The tool generates a single, self-contained HTML report. This report typically includes:

* **Summary Dashboard**: Overview of analyzed queries, AI calls, and total costs.
* **Daily Statistics**: Breakdown of query activity and AI analysis per day.
* **Query Statistics**: Aggregated information about normalized queries, including frequency and average execution times.
* **Detailed Query Analysis**: For each significant query (especially those identified with issues like sequential scans or based on AI analysis), a dedicated section will provide:
* The original SQL query.
* The `EXPLAIN ANALYZE` plan.
* The AI's summary of the plan's performance characteristics.
* AI-generated optimization recommendations specific to that query.
* PEV2 Query visualizer
* Graph tracking qeury statistics over time

## Build Dependencies & Requirements

* Python >= 3.11 <= 3.13
* The project uses `poetry` for dependency management.
* Key Python packages: `litellm`, `sqlparse`, `Jinja2`.
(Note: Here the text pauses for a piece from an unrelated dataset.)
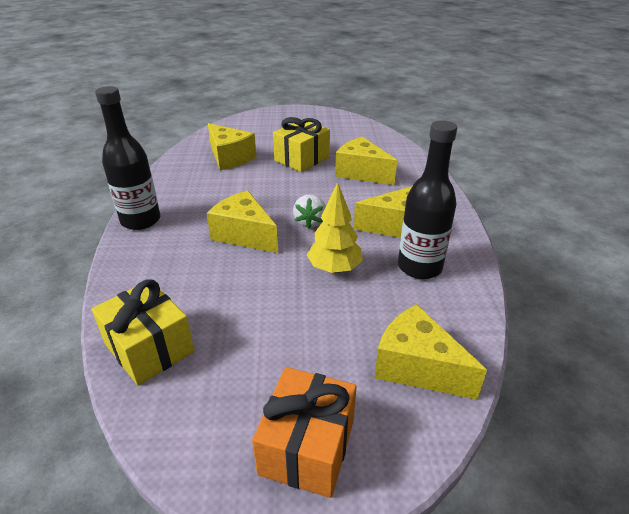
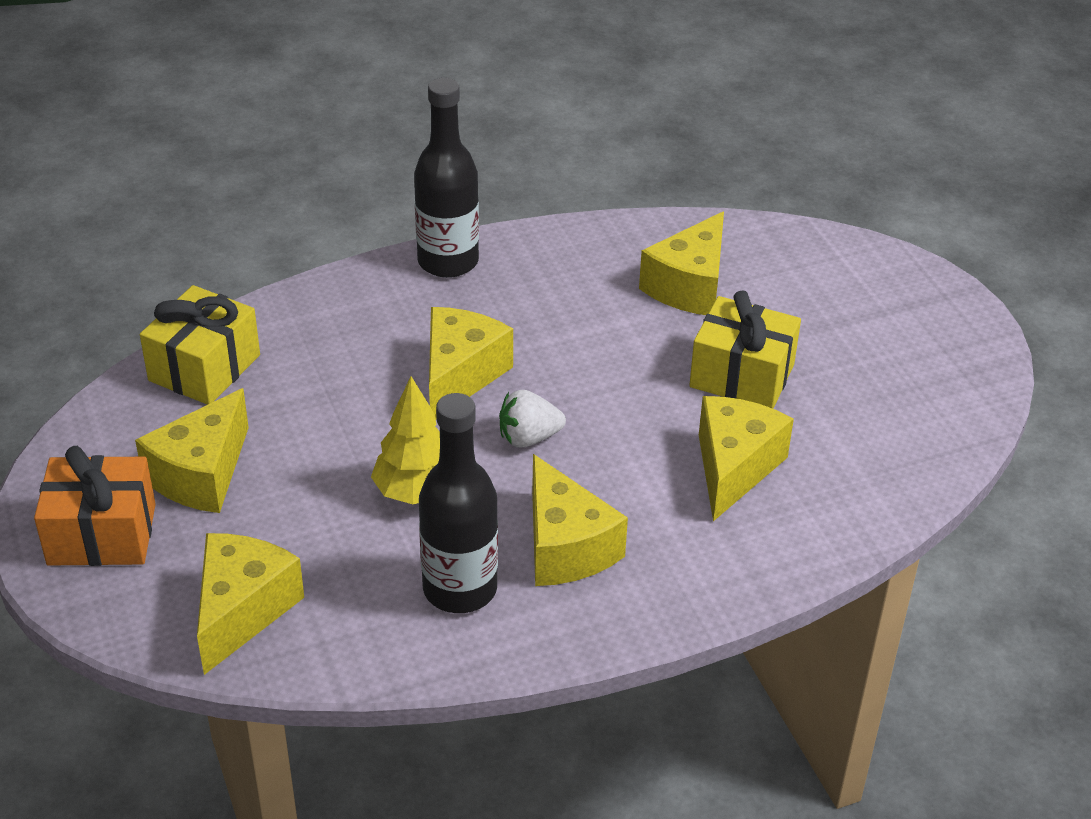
camera: 70 degrees right, 5 degrees up
(268, 368) = (201, 474): none -> yellow cheese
To install the required dependencies, navigate to the project root and run:

```bash
poetry install
```

## Native Binaries

Standalone binaries are produced with the same base name on every platform:

- Linux: `dist/linux/pg_aiqo_report`
- macOS (Apple Silicon): `dist/macos-silicon/pg_aiqo_report`
- Windows: `dist/windows/pg_aiqo_report.exe`

Build them with:

```bash
poetry install --with dev
./scripts/build_nuitka.sh
```

The GitHub Actions release workflow persists Nuitka caches between runs by restoring `${GITHUB_WORKSPACE}/.github-cache/nuitka/` through `actions/cache`. When `ccache` is available, the build script points Nuitka to that cached compiler store automatically.